### AUFGABEN
1) Übersetzen Sie diesen Satz aus dem Textauszug über den Buchdruck ins Englische: „Jede dieser drei Klassen erfordert zwei voneinander ganz verschiedene Thätigkeiten: Setzen und Drucken.“
2) Schreiben Sie den Textauszug über den Buchdruck im Anschluss an seinen letzten Satz weiter.

### TEXTAUSZUG
II. Technisches. Die Arbeiten, deren technische Herstellung der Buchdruckern zufällt, teilen sich in drei Klassen: Werk-, Zeitungs- und Accidenzarbeiten. Werkdruck heißt der eigentliche Bücherdruck, einschließlich des Drucks von höchstens wöchentlich erscheinenden Zeitschriften, deren Vertrieb hauptsächlich dem Buchhandel zufällt. Der Zeitungsdruck betrifft die täglich oder mehrmals wöchentlich erscheinenden polit. Tage- und die Anzeigeblätter, bei welchen Schnelligkeit der Herstellung ein Haupterfordernis ist; der Accidenzdruck umfaßt alle durch die vielen Bedürfnisse des gewerblichen und geselligen Lebens hervorgerufenen Druckarbeiten.
Jede dieser drei Klassen erfordert zwei voneinander ganz verschiedene Thätigkeiten: Setzen und Drucken. Die Typographen teilen sich demgemäß in zwei Klassen: Setzer und Drucker, letztere Maschinenmeister genannt, wenn sie die Maschine (Schnellpresse) bedienen. Übt ein Arbeiter, was nur selten geschieht, beide Funktionen aus, so heißt er Schweizerdegen und ist gut in kleinen Druckereien verwendbar. Der Setzer bildet, indem er Buchstaben an Buchstaben reiht, Zeilen, Seiten, Bogen, den Satz; der Drucker überzieht den Satz mit Farbe und druckt ihn dann mittels Maschine auf Papier ab. Bei der Schnellpresse fallen dem Maschinenmeister nur die vorbereitenden Arbeiten und die Überwachung der Maschine zu, alles übrige besorgt diese selbstthätig.
Die Arbeit des Setzens geschieht in folgender Weise. Empfängt der Setzer das fertige Typenmaterial (s. Schriftgießerei), d. h. nicht allein die ein Schriftbild in verkehrter und erhabener Darstellung tragenden Stücke, sondern auch die niedrigern Metallkörper, deren Anwendung nur durch den Raum zwischen den Wörtern sowie bei Absätzen, Kapiteln u. s. w. bemerkbar ist (s. Ausschließung), aus der Schriftgießerei, so muß er sie, um sie für den Satz zu benutzen, erst in einen Schriftkasten einlegen, in dem jede Sorte von Buchstaben und Zeichen ein Fach hat, das je nach der Häufigkeit des Vorkommens des betreffenden Buchstaben und Zeichens größer oder kleiner und der die Typen greifenden Hand des Setzers näher oder ferner liegt (s. Tafel: Buchdruckerkunst II, [* ] Fig. 2). Die Zahl dieser Fächer ist, je nach der Zahl der zu einer Sprache oder Schriftgattung gehörenden Schriftzeichen, verschieden.

### BEREITGESTELLTES MATERIAL

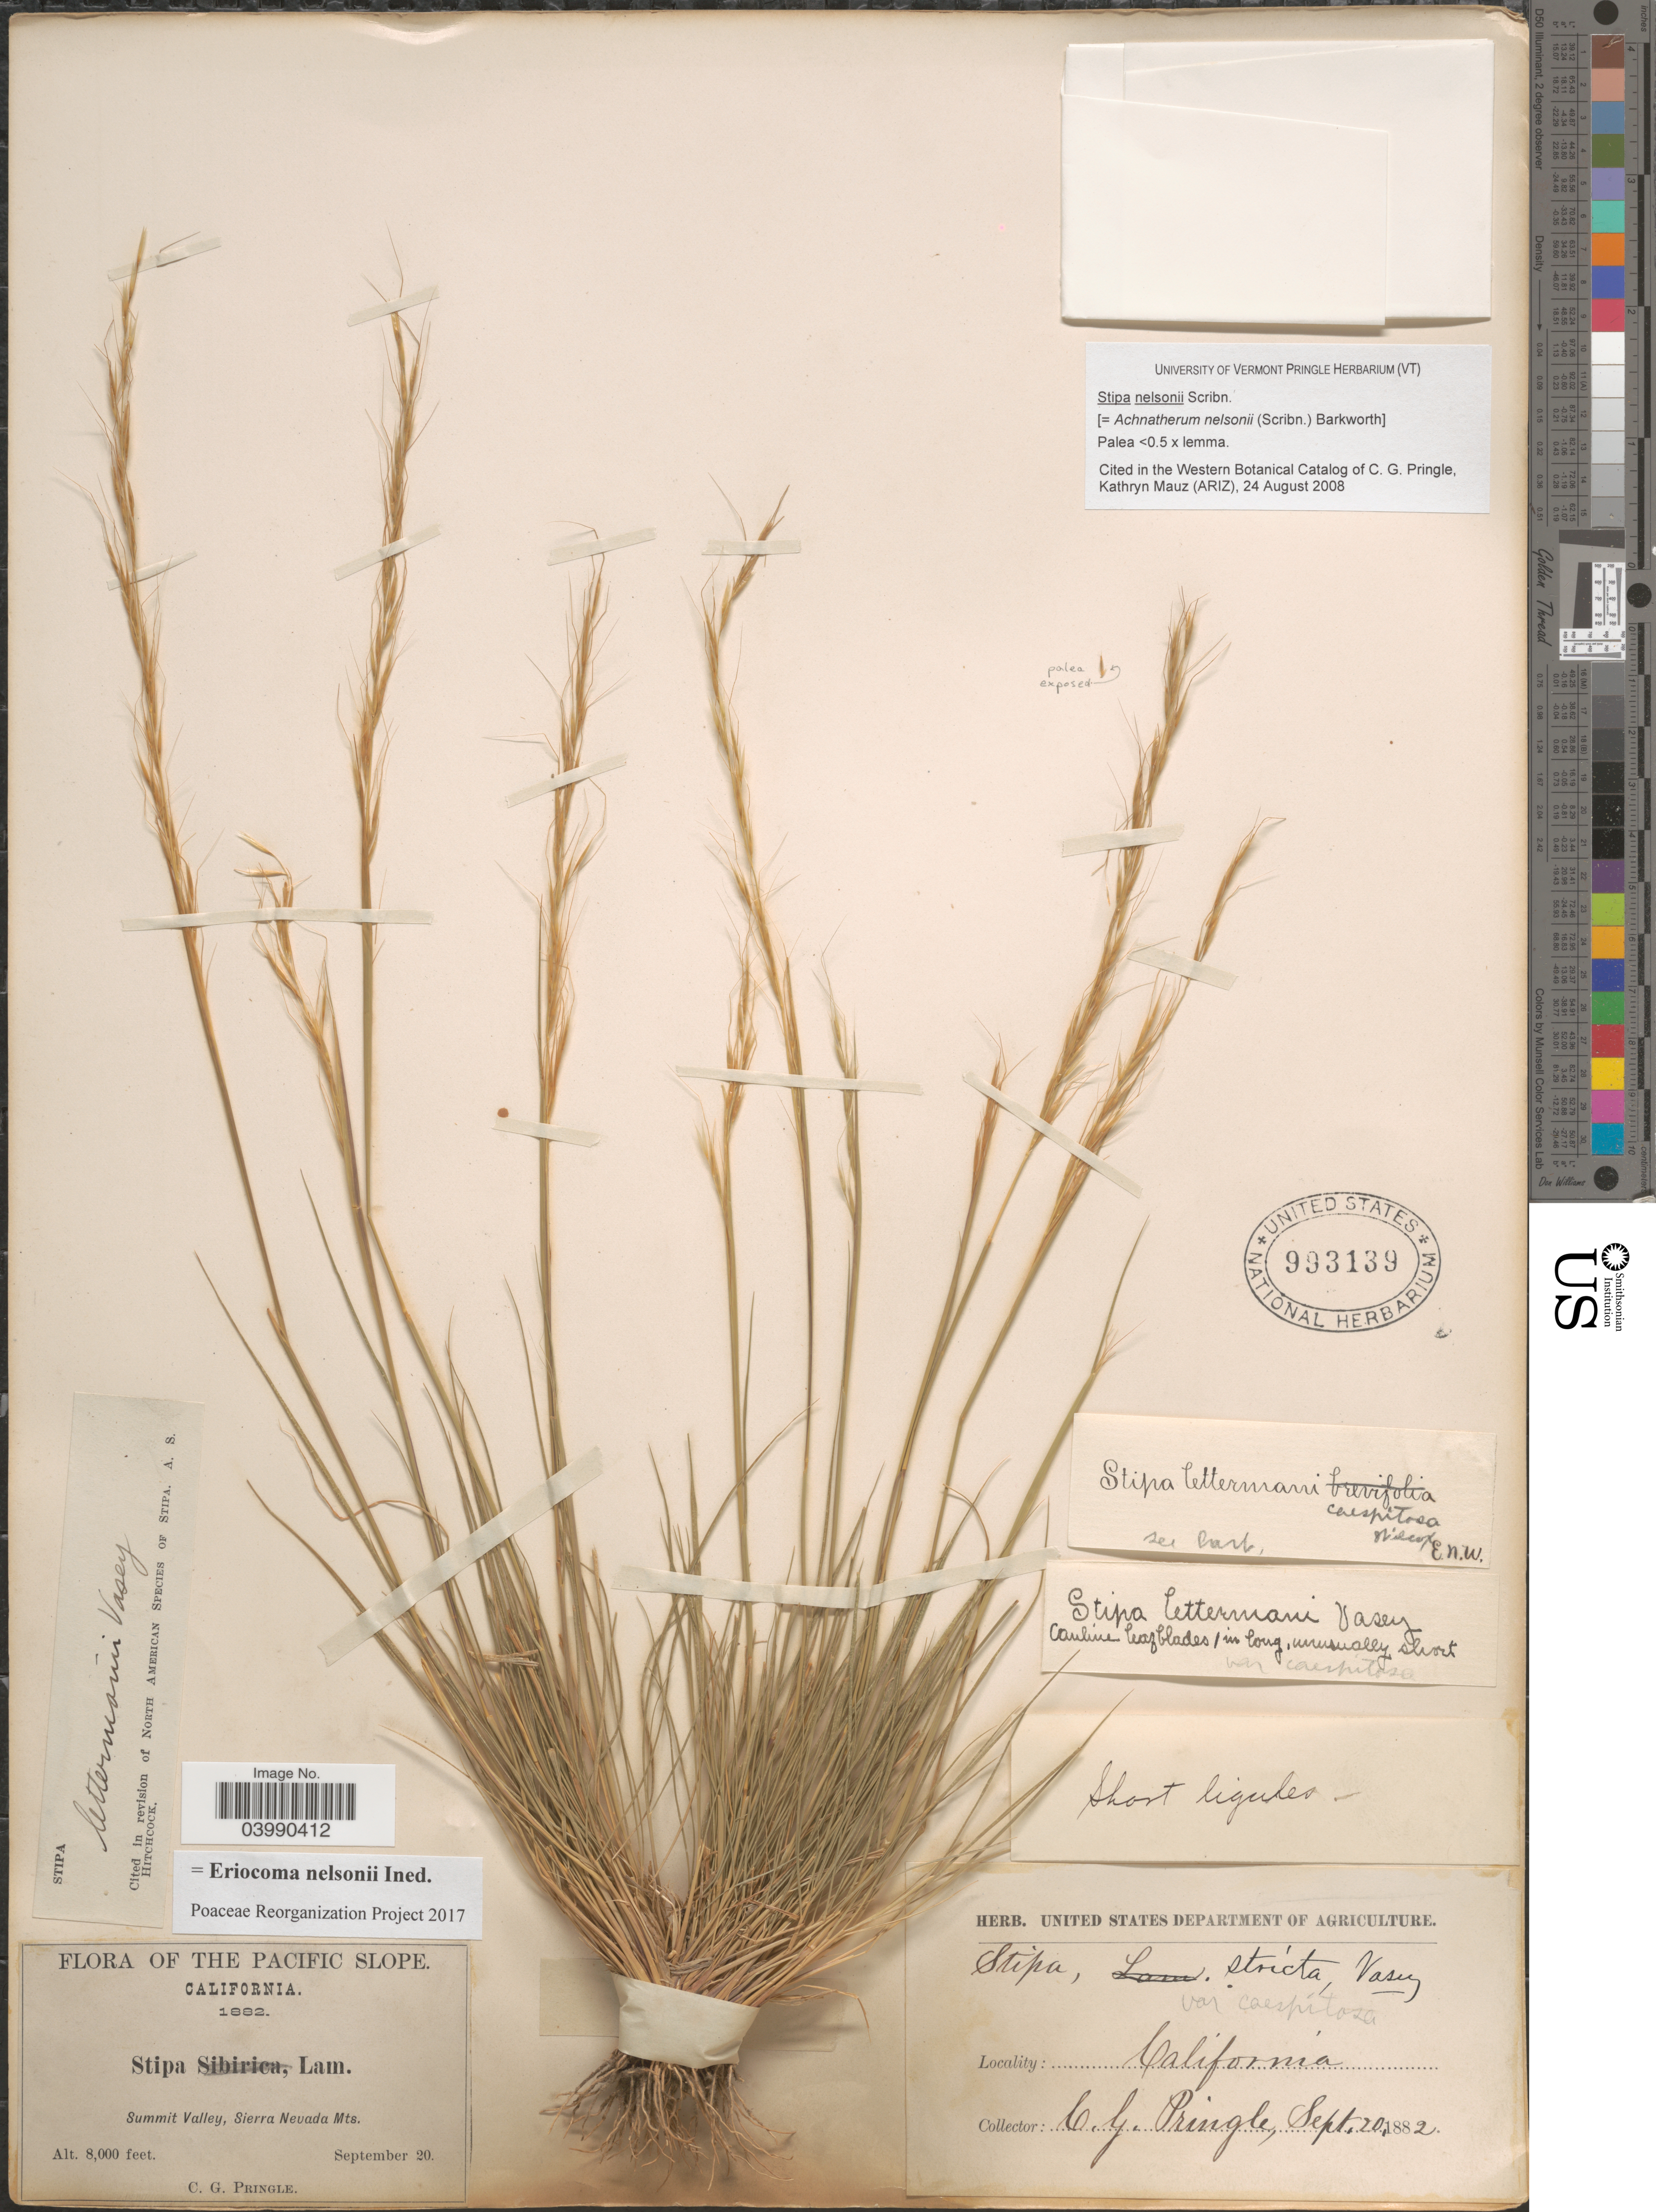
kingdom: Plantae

### LÖSUNGEN
1) Each of these three classes requires two entirely different activities: typesetting and printing.

2)
Die Fraktur verlangt 110 Fächer, die Antiqua dagegen 166, da diese, wenn man mit ihr fremde Sprachen setzen will, eine große Zahl accentuierter Buchstaben sowie der halbgroßen Anfangsbuchstaben (Kapitälchen) erfordert. Am kompliziertesten sind die Kästen einiger orient. Schriften: des Hebräischen, Arabischen, Sanskrits (von Chinesisch und Hieroglyphen nicht zu reden), die mehrere Hundert Fächer gebrauchen, teils wegen vieler Accente, teils wegen mancherlei Ansatzstücke. Der Musiknotensatz verlangt einen Kasten (Taf. II, [* ] Fig. 3) mit über 300 Abteilungen.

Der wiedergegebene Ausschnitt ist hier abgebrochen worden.